Let's say I have two strings "hello/friend/my?" and "hello/friend/my", and I calculate the distance (Levenshtein) without and with hash in python:
>>> import Levenshtein as lev
>>> Str1 = "hello/friend/my?"
>>> Str2 = "hello/friend/my"
>>> Distance = lev.distance(Str1.lower(),Str2.lower()),
>>> print(Distance)
>>> Ratio = lev.ratio(Str1.lower(),Str2.lower())
>>> print(Ratio)
(1,)
0.967741935483871
>>> Str1hash = hash(Str1)
>>> Str2hash = hash(Str2)
>>> Distance = lev.distance(str(Str1hash), str(Str2hash)),
>>> print(Distance)
>>> Ratio = lev.ratio(str(Str1hash), str(Str2hash))
>>> print(Ratio)
(16,)
0.41025641025641024
You can see that the values generated without hash, shows a closer distance (1) and with hash the distance is too far (16).

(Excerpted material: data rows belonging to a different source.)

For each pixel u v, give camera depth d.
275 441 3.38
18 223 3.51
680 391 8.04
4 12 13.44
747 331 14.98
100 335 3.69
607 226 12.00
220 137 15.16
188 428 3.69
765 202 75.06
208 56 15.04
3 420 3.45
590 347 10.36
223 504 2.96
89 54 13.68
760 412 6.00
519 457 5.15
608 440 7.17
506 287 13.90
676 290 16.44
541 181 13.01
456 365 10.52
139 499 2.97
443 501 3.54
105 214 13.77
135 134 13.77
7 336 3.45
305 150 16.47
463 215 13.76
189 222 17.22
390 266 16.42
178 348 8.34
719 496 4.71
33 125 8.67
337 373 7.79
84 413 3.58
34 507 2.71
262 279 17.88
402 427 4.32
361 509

I would like to find a hash-kind of function or algorithm that returns a closer distance and ratio between similar strings. Any clue?
The solution I wanted is LSH: https://en.wikipedia.org/wiki/Locality-sensitive_hashing
It solves the question, I posed. It's a technique used in Information Retrieval to find duplicates documents or web pages. Thus I can use the same to compare my two strings and get their similarity index.